■ **Your task**:
Please give again, word for word, each line that falls between the line with "(279, 508) = (175, 629): alarm clock -> none" and the end of the data, inclusive.

■ **Exercise data**:

---

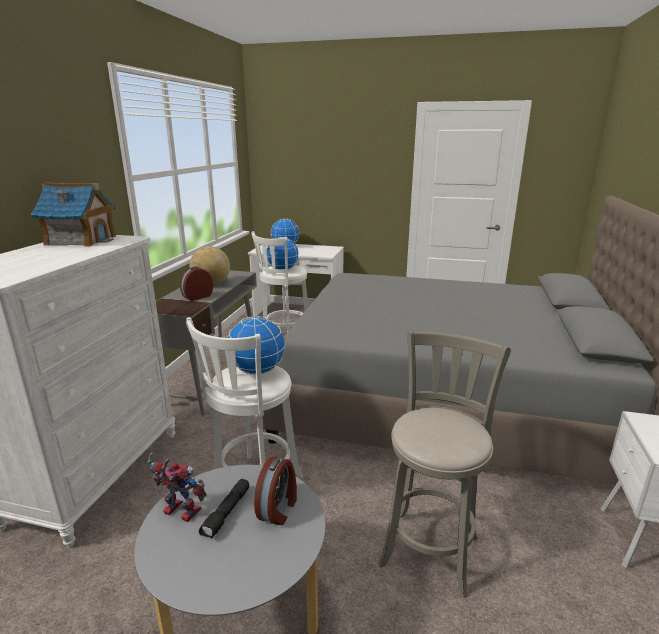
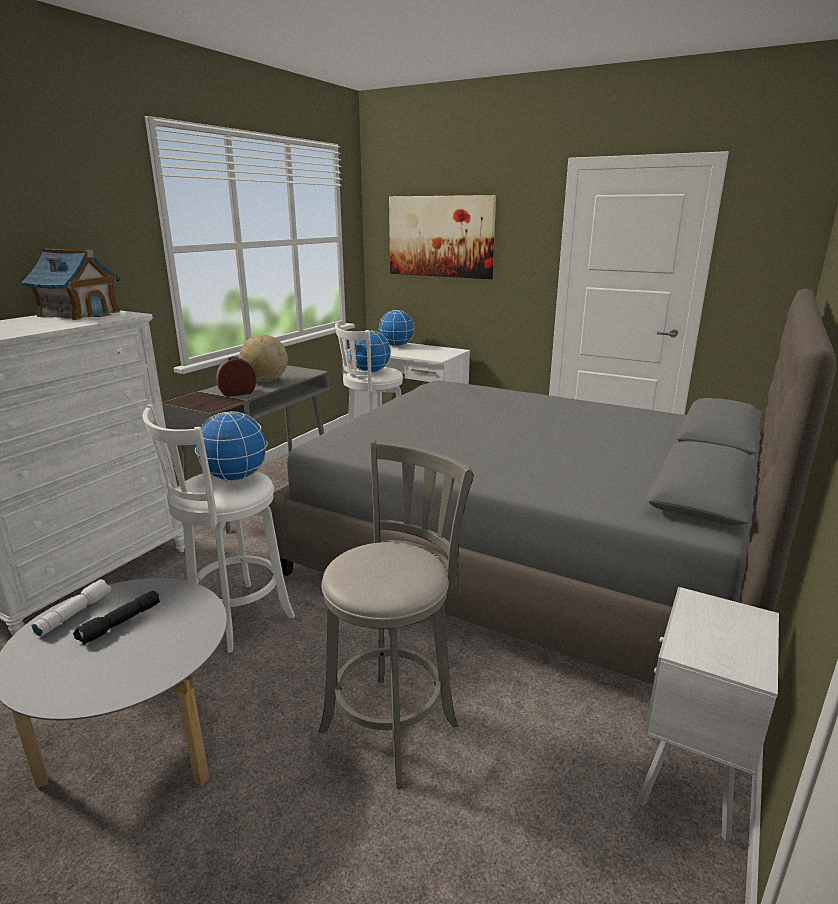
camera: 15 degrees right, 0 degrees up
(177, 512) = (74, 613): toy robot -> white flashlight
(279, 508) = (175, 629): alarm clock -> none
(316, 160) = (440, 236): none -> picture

---

■ **Result**:
(279, 508) = (175, 629): alarm clock -> none
(316, 160) = (440, 236): none -> picture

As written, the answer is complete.